Segment Start: TASK MATERIAL
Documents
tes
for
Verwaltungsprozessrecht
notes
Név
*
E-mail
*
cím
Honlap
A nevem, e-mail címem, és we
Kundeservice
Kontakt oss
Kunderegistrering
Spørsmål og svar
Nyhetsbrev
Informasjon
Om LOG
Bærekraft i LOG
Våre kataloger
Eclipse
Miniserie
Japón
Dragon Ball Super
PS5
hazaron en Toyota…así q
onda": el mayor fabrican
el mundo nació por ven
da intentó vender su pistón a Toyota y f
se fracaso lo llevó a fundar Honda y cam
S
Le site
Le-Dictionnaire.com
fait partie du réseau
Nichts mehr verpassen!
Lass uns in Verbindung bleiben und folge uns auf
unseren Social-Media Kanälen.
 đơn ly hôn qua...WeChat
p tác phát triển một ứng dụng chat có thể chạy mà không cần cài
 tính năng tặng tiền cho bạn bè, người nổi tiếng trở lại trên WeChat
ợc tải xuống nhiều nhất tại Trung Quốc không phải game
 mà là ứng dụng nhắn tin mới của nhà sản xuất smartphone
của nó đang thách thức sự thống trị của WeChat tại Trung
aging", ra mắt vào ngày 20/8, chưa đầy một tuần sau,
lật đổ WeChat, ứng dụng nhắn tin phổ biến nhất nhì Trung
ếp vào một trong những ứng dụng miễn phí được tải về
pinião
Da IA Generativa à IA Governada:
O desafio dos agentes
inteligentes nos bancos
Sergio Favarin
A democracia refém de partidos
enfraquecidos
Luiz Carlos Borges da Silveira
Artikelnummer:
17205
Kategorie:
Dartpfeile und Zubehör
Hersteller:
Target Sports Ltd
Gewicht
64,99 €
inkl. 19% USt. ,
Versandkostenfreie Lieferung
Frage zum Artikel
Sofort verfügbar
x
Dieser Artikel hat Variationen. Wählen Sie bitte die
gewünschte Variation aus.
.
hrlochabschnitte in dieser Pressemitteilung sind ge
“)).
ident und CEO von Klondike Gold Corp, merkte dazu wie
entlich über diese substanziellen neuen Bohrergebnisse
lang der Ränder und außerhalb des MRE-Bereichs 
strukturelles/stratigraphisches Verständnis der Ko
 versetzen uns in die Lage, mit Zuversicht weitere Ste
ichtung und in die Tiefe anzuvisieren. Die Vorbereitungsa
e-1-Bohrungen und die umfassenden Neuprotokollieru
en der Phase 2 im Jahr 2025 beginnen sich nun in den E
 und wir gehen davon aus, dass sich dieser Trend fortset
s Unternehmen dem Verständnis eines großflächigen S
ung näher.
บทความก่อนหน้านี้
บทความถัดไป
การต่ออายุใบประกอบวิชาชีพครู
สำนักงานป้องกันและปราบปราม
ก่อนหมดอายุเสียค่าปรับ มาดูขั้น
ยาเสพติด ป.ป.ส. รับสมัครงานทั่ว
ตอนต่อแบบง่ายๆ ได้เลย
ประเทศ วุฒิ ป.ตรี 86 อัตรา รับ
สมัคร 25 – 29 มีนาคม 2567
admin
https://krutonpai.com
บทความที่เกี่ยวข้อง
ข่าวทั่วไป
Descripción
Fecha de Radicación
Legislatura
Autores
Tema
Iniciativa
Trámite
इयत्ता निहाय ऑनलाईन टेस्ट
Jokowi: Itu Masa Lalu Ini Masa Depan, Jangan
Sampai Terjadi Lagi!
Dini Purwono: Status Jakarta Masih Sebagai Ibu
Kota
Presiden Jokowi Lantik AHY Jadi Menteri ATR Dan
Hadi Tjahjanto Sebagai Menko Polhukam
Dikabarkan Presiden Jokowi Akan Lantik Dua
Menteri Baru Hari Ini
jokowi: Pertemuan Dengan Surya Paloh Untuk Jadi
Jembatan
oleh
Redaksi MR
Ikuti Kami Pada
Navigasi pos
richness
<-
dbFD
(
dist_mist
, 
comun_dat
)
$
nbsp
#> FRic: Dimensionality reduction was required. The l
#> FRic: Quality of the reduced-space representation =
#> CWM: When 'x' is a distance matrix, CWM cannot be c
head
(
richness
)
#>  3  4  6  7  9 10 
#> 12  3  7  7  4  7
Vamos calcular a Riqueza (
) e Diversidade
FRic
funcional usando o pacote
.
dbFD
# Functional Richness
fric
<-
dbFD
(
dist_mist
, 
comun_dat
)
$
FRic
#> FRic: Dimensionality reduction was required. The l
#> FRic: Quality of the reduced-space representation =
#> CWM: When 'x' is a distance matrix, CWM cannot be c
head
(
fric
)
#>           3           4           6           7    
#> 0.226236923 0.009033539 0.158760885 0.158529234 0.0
Segment End: TASK MATERIAL
YOUR INSTRUCTIONS = Return the full listing exactly as written.

COMPLETED TASK =
Documents
tes
for
Verwaltungsprozessrecht
notes
Név
*
E-mail
*
cím
Honlap
A nevem, e-mail címem, és we
Kundeservice
Kontakt oss
Kunderegistrering
Spørsmål og svar
Nyhetsbrev
Informasjon
Om LOG
Bærekraft i LOG
Våre kataloger
Eclipse
Miniserie
Japón
Dragon Ball Super
PS5
hazaron en Toyota…así q
onda": el mayor fabrican
el mundo nació por ven
da intentó vender su pistón a Toyota y f
se fracaso lo llevó a fundar Honda y cam
S
Le site
Le-Dictionnaire.com
fait partie du réseau
Nichts mehr verpassen!
Lass uns in Verbindung bleiben und folge uns auf
unseren Social-Media Kanälen.
 đơn ly hôn qua...WeChat
p tác phát triển một ứng dụng chat có thể chạy mà không cần cài
 tính năng tặng tiền cho bạn bè, người nổi tiếng trở lại trên WeChat
ợc tải xuống nhiều nhất tại Trung Quốc không phải game
 mà là ứng dụng nhắn tin mới của nhà sản xuất smartphone
của nó đang thách thức sự thống trị của WeChat tại Trung
aging", ra mắt vào ngày 20/8, chưa đầy một tuần sau,
lật đổ WeChat, ứng dụng nhắn tin phổ biến nhất nhì Trung
ếp vào một trong những ứng dụng miễn phí được tải về
pinião
Da IA Generativa à IA Governada:
O desafio dos agentes
inteligentes nos bancos
Sergio Favarin
A democracia refém de partidos
enfraquecidos
Luiz Carlos Borges da Silveira
Artikelnummer:
17205
Kategorie:
Dartpfeile und Zubehör
Hersteller:
Target Sports Ltd
Gewicht
64,99 €
inkl. 19% USt. ,
Versandkostenfreie Lieferung
Frage zum Artikel
Sofort verfügbar
x
Dieser Artikel hat Variationen. Wählen Sie bitte die
gewünschte Variation aus.
.
hrlochabschnitte in dieser Pressemitteilung sind ge
“)).
ident und CEO von Klondike Gold Corp, merkte dazu wie
entlich über diese substanziellen neuen Bohrergebnisse
lang der Ränder und außerhalb des MRE-Bereichs 
strukturelles/stratigraphisches Verständnis der Ko
 versetzen uns in die Lage, mit Zuversicht weitere Ste
ichtung und in die Tiefe anzuvisieren. Die Vorbereitungsa
e-1-Bohrungen und die umfassenden Neuprotokollieru
en der Phase 2 im Jahr 2025 beginnen sich nun in den E
 und wir gehen davon aus, dass sich dieser Trend fortset
s Unternehmen dem Verständnis eines großflächigen S
ung näher.
บทความก่อนหน้านี้
บทความถัดไป
การต่ออายุใบประกอบวิชาชีพครู
สำนักงานป้องกันและปราบปราม
ก่อนหมดอายุเสียค่าปรับ มาดูขั้น
ยาเสพติด ป.ป.ส. รับสมัครงานทั่ว
ตอนต่อแบบง่ายๆ ได้เลย
ประเทศ วุฒิ ป.ตรี 86 อัตรา รับ
สมัคร 25 – 29 มีนาคม 2567
admin
https://krutonpai.com
บทความที่เกี่ยวข้อง
ข่าวทั่วไป
Descripción
Fecha de Radicación
Legislatura
Autores
Tema
Iniciativa
Trámite
इयत्ता निहाय ऑनलाईन टेस्ट
Jokowi: Itu Masa Lalu Ini Masa Depan, Jangan
Sampai Terjadi Lagi!
Dini Purwono: Status Jakarta Masih Sebagai Ibu
Kota
Presiden Jokowi Lantik AHY Jadi Menteri ATR Dan
Hadi Tjahjanto Sebagai Menko Polhukam
Dikabarkan Presiden Jokowi Akan Lantik Dua
Menteri Baru Hari Ini
jokowi: Pertemuan Dengan Surya Paloh Untuk Jadi
Jembatan
oleh
Redaksi MR
Ikuti Kami Pada
Navigasi pos
richness
<-
dbFD
(
dist_mist
, 
comun_dat
)
$
nbsp
#> FRic: Dimensionality reduction was required. The l
#> FRic: Quality of the reduced-space representation =
#> CWM: When 'x' is a distance matrix, CWM cannot be c
head
(
richness
)
#>  3  4  6  7  9 10 
#> 12  3  7  7  4  7
Vamos calcular a Riqueza (
) e Diversidade
FRic
funcional usando o pacote
.
dbFD
# Functional Richness
fric
<-
dbFD
(
dist_mist
, 
comun_dat
)
$
FRic
#> FRic: Dimensionality reduction was required. The l
#> FRic: Quality of the reduced-space representation =
#> CWM: When 'x' is a distance matrix, CWM cannot be c
head
(
fric
)
#>           3           4           6           7    
#> 0.226236923 0.009033539 0.158760885 0.158529234 0.0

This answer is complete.